▸ **The problem**
Your copy should match the records exactly, except that it contains no pictures.

▸ **Dataset excerpts**
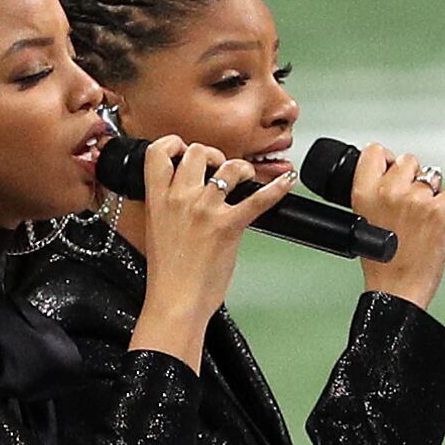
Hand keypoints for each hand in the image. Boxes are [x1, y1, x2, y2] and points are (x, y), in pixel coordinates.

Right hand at [129, 137, 294, 369]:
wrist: (176, 300)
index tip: (183, 150)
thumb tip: (186, 195)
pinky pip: (258, 199)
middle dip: (211, 155)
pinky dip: (277, 188)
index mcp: (158, 199)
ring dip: (240, 168)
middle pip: (197, 152)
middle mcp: (181, 198)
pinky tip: (286, 181)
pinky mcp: (229, 226)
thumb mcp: (158, 231)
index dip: (173, 144)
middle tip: (218, 168)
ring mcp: (206, 210)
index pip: (158, 152)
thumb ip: (169, 207)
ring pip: (228, 167)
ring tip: (244, 177)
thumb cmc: (168, 275)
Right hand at [345, 143, 444, 308]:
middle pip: (409, 160)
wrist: (397, 291)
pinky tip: (440, 219)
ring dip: (431, 193)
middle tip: (411, 201)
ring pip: (431, 176)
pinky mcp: (440, 211)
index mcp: (364, 193)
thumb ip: (375, 193)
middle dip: (413, 177)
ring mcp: (416, 200)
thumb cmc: (382, 265)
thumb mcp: (365, 221)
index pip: (376, 151)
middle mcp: (389, 192)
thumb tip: (392, 174)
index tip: (392, 170)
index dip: (388, 159)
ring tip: (423, 218)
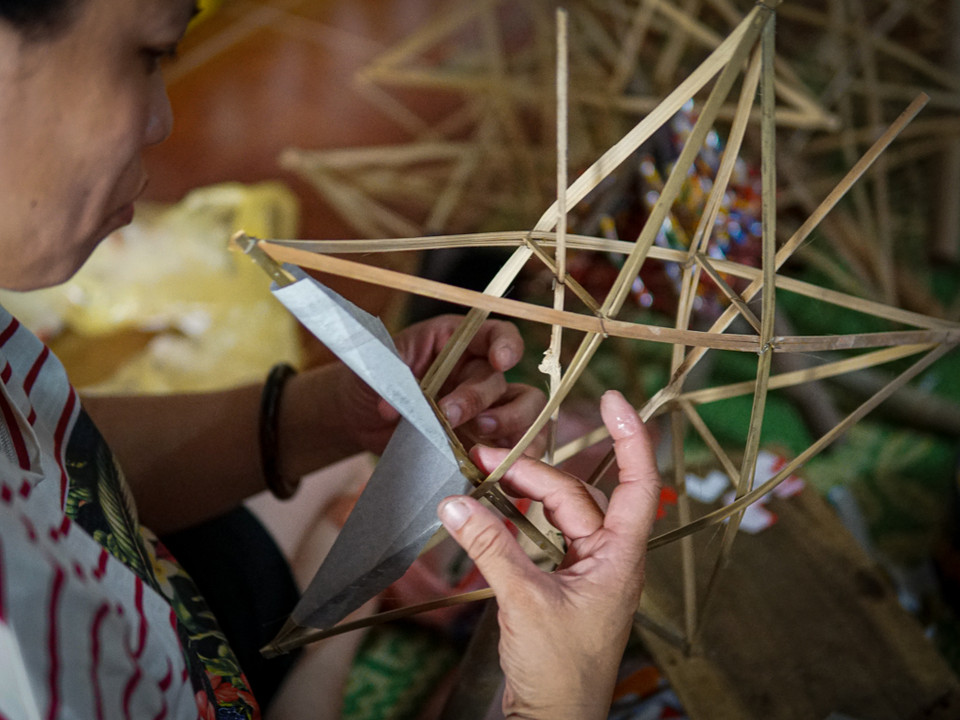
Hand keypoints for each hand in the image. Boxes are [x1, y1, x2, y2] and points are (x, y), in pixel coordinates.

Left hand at [341, 315, 546, 455]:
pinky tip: (496, 470)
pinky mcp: (486, 441)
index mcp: (457, 343)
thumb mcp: (373, 369)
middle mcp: (478, 372)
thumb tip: (393, 408)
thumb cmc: (370, 381)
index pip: (496, 334)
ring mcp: (487, 407)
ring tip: (480, 447)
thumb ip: (388, 379)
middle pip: (501, 381)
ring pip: (527, 411)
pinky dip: (516, 458)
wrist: (359, 418)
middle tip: (449, 417)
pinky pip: (517, 446)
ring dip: (512, 428)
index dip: (506, 344)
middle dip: (478, 400)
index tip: (501, 362)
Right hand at [437, 390, 661, 719]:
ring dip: (521, 493)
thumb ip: (491, 548)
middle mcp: (607, 557)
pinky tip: (487, 512)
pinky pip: (539, 537)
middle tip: (481, 458)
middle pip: (574, 494)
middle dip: (531, 473)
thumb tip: (456, 502)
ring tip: (481, 475)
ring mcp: (583, 570)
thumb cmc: (561, 673)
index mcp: (620, 557)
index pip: (637, 482)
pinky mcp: (559, 584)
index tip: (615, 400)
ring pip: (555, 513)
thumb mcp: (524, 602)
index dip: (629, 438)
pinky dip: (513, 521)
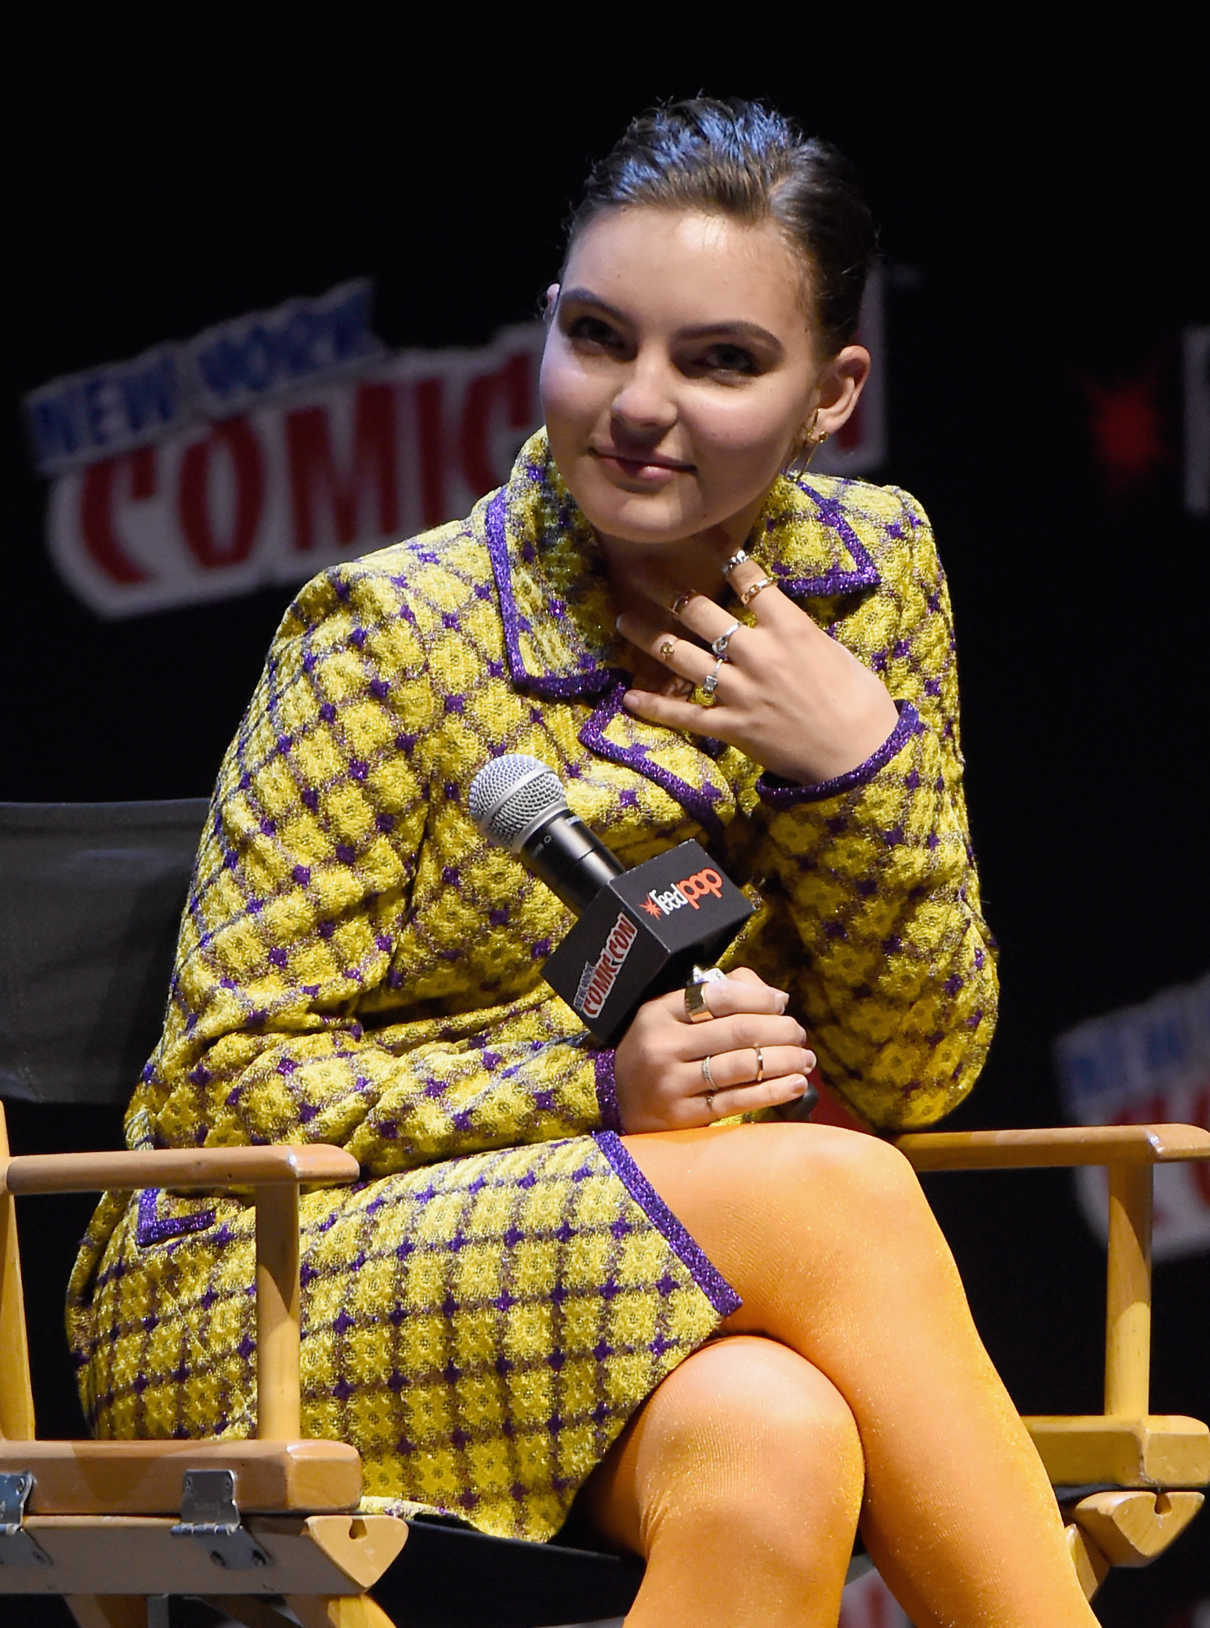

▸ **Expected answer**
Hand keypoints for each hand in the image. Boxes are [x1, y1, x2, y2] and points are (x, y), in pixel coordinates.

Right hand at [129, 137, 294, 369]:
wrist: (176, 300)
index tip: (183, 150)
thumb tip: (186, 195)
pinky pip: (258, 199)
middle dip: (211, 155)
pinky dip: (277, 188)
index mcp: (158, 199)
ring dip: (240, 168)
middle pip: (197, 152)
middle mcp: (181, 198)
pinky tip: (286, 181)
pinky mcp: (229, 226)
thumb mcp: (158, 231)
index dip: (173, 144)
middle tip: (218, 168)
ring mcp: (206, 210)
index pip: (158, 152)
thumb ip: (169, 207)
ring pip: (228, 167)
ring tip: (244, 177)
thumb cmc: (168, 275)
Right hand at [345, 143, 444, 308]:
middle pip: (409, 160)
wrist: (397, 291)
pinky tip: (440, 219)
ring dip: (431, 193)
middle tip: (411, 201)
ring pip: (431, 176)
pinky mcp: (440, 211)
index mcp: (364, 193)
thumb ip: (375, 193)
middle dip: (413, 177)
ring mcp: (416, 200)
thumb cmc: (382, 265)
thumb mcp: (365, 221)
index pip: (376, 151)
middle mcp: (389, 192)
thumb tip: (392, 174)
index tip: (392, 170)
index dip: (388, 159)
ring tip: (423, 218)
Hand keypoints for each hand in the image. Boxes are [x1, y1, x2, y2] and points are (x, y), in pixel coordinates.

Left hand at [341, 315, 546, 455]:
pinky tip: (496, 470)
pinky mcp: (486, 441)
index mcp: (457, 343)
thumb mcp: (373, 369)
middle mcp: (478, 372)
thumb tip: (393, 408)
thumb cmc: (370, 381)
index pip: (496, 334)
ring mcp: (487, 407)
ring tip: (480, 447)
thumb ip: (388, 379)
middle pip: (501, 381)
ring pip: (527, 411)
pinky dip: (516, 458)
wrist: (359, 418)
middle tip: (449, 417)
pinky pip: (517, 446)
ring dip: (512, 428)
index dip: (506, 344)
middle dip: (478, 400)
index tip: (501, 362)
Right hand at [437, 390, 661, 719]:
ring dip: (521, 493)
thumb ip: (491, 548)
middle mcp: (607, 557)
pinky tip: (487, 512)
pinky pip: (539, 537)
middle tip: (481, 458)
middle pip: (574, 494)
middle dip: (531, 473)
thumb tip: (456, 502)
ring tip: (481, 475)
ring mcp: (583, 570)
thumb cmc: (561, 673)
index mcp: (620, 557)
index pip: (637, 482)
pinky mcp: (559, 584)
index tip: (615, 400)
ring pip: (555, 513)
thumb mcp: (524, 602)
index dip: (629, 438)
pinky dip: (513, 521)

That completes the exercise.